Apple (NASDAQ:AAPL) shares fell 1.20% to $227.20 in premarket trading after Jefferies downgraded the stock to "underperform" from "hold" and significantly lowered its price target to $200.75 from $211.84.
This makes Jefferies one of only four brokerages with a "sell" equivalent rating among the 47 analysts covering the stock, according to LSEG data.
The downgrade comes amid concerns about weakening iPhone sales and increased competition from Chinese smartphone manufacturers like Xiaomi.
Data from the International Data Corporation (IDC) reveals that global smartphone shipments for both Apple and Samsung declined in the December quarter.
Jefferies, referencing IDC data, suggests that the sales weakness in both the iPhone and the broader consumer electronics market is more pronounced than initially anticipated.
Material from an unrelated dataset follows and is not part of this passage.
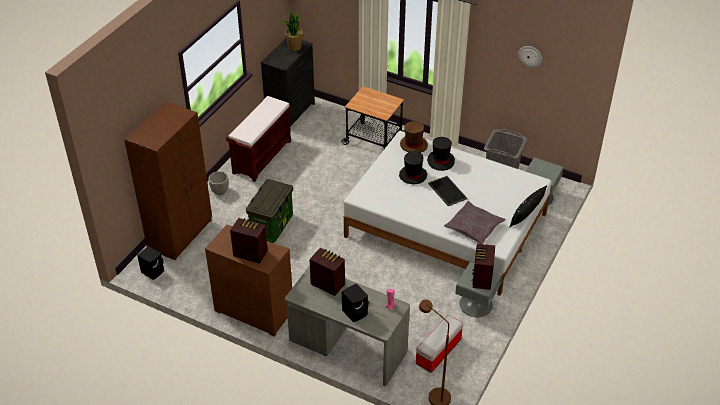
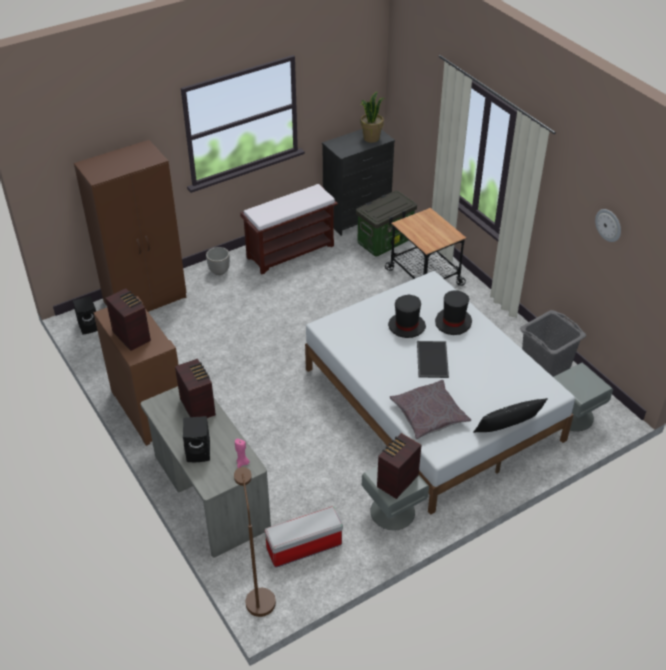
camera: 30 degrees right, 0 degrees up
(271, 225) = (241, 326): storage box -> storage box (385, 241)
(413, 145) = (436, 292): brown hat -> none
Jefferies analysts predict that Apple will likely miss its 5% revenue growth target for the first quarter of fiscal year 2025 and forecasts low single-digit revenue growth for the second quarter.
The brokerage also expressed skepticism about the potential for artificial intelligence (AI) to drive a significant upgrade cycle in the near future.
Meanwhile, Apple's stock has already declined approximately 8.2% this year as of its last close, reflecting investor concerns about the company's growth prospects in a challenging market.